DOJ and 39 AGs Settle With For-Profit College Consortium

  • The U.S. DOJ and AGs from 39 states and the District of Columbia reached agreements with Education Management Corp. (EDMC) to resolve multiple qui tam lawsuits alleging that the consortium of over 100 online and bricks-and-mortar, for-profit colleges violated federal and state false claims acts when it participated in federal student aid programs.

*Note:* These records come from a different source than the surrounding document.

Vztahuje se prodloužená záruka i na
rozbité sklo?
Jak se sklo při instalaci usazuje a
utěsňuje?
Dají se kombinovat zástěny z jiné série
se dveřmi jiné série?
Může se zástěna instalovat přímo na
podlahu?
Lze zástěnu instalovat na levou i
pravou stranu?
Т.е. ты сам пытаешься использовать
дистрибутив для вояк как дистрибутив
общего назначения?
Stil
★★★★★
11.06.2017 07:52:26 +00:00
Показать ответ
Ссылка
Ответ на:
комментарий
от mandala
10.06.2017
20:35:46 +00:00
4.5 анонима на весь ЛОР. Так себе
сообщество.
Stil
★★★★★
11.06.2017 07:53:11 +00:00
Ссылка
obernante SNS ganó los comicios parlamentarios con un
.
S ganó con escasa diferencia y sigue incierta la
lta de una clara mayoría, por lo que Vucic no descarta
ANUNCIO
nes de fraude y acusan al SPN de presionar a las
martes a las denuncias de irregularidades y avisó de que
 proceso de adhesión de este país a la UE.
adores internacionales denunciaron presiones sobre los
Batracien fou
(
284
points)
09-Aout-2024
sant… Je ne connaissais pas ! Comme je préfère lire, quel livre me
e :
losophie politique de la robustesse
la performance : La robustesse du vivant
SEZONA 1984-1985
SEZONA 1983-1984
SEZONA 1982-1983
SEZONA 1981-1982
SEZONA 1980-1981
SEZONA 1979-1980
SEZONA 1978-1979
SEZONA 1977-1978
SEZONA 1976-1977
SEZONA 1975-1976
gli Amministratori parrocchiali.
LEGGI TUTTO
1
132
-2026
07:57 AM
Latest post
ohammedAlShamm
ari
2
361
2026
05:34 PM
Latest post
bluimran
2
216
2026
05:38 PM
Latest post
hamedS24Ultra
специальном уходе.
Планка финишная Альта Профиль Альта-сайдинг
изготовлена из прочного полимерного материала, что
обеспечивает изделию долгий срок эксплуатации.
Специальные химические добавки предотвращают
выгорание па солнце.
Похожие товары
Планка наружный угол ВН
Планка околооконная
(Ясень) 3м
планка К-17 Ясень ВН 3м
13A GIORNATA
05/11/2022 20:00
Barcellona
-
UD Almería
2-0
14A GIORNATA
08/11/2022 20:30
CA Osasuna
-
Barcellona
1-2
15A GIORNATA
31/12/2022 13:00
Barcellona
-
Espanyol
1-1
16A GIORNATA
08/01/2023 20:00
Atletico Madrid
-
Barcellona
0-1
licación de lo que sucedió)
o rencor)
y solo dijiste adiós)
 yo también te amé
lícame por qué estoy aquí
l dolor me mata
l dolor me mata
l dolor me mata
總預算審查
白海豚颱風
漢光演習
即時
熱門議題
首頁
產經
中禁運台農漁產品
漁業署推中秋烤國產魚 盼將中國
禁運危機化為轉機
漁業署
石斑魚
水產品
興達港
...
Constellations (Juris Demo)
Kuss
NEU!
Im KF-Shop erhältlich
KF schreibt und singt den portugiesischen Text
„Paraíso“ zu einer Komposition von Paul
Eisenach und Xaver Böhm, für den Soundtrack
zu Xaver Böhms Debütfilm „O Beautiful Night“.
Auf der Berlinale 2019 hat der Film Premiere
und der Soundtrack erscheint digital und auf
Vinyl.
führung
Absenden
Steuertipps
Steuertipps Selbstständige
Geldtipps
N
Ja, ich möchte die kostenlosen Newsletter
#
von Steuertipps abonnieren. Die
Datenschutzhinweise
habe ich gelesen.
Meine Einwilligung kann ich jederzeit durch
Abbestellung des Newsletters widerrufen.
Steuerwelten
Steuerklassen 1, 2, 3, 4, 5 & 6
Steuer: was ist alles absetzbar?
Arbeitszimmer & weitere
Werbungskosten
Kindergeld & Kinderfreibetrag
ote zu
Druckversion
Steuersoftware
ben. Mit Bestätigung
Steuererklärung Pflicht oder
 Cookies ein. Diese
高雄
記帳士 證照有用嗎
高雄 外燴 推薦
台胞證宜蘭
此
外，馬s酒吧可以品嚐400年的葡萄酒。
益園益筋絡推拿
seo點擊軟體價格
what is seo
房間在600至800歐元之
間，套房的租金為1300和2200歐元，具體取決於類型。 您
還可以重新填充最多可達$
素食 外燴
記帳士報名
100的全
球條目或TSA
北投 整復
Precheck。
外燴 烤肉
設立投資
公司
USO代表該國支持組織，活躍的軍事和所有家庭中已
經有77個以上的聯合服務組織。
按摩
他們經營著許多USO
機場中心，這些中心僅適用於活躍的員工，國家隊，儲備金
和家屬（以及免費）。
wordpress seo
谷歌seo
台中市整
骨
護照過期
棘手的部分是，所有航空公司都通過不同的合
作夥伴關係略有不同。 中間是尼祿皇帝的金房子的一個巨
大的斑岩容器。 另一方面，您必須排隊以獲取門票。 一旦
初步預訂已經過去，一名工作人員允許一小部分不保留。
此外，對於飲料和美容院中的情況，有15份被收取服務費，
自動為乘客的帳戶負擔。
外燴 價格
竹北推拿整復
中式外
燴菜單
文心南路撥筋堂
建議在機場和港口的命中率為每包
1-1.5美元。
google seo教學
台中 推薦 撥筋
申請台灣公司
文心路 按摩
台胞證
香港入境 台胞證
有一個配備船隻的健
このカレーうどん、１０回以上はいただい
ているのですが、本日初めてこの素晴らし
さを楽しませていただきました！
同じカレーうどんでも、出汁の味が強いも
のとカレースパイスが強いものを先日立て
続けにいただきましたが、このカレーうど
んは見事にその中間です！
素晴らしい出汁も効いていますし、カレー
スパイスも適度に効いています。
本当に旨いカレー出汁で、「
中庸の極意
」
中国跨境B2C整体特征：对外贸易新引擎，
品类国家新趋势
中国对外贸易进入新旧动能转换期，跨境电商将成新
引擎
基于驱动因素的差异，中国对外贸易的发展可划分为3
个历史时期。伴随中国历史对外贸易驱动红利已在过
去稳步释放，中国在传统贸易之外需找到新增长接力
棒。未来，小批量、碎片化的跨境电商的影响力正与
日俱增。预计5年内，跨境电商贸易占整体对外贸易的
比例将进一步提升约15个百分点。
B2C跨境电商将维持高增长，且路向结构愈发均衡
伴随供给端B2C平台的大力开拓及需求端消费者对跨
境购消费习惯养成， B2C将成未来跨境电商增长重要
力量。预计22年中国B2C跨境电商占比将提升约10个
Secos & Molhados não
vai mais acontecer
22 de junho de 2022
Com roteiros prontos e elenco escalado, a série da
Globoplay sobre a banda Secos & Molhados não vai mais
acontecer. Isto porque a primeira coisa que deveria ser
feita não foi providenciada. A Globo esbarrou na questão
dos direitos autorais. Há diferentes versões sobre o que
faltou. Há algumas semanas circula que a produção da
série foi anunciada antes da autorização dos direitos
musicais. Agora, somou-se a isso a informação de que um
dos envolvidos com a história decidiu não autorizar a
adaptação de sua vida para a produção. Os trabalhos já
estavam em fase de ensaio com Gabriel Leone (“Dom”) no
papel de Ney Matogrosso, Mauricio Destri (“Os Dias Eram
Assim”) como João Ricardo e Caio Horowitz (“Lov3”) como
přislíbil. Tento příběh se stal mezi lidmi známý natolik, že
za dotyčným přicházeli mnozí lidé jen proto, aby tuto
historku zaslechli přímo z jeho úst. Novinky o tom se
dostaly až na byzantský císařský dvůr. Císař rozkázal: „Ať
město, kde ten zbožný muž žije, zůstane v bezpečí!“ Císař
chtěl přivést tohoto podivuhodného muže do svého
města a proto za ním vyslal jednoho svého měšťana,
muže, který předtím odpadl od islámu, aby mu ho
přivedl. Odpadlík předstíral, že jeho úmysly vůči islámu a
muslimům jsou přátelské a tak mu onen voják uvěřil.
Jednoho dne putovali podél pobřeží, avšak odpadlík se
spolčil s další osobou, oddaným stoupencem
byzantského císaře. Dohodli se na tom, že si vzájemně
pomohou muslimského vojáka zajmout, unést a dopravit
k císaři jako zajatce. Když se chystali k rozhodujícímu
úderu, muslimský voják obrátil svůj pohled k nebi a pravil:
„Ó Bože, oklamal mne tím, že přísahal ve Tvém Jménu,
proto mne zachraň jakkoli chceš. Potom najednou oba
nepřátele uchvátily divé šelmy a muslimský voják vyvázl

  • The cases centered on the claim that EDMC based administrative compensation on the number of students recruited by each admissions employee—an allegation, that if true would violate the Incentive Compensation Ban contained in Title IV of the Higher Education Act of 1965 (HEA). When EDMC certified that it was in compliance with the HEA and similar state laws in order to receive funding through student aid programs, it allegedly violated the False Claims Act.
  • Although EDMC indicated that the claims were without merit, it cooperated with the investigation and agreed to pay $95.5 million to the DOJ, and to provide $102.8 million in loan forgiveness to more than 80,000 former students in response to the suit. It agreed to make certain disclosures during the recruiting process, including potential student debt upon graduation, the graduation rate, and numbers of students who get jobs. Finally, EDMC agreed to limit enrollment in unaccredited programs and to implement an extended period during which new students can withdraw with no financial obligation.

The content of this article is intended to provide a general guide to the subject matter. Specialist advice should be sought about your specific circumstances.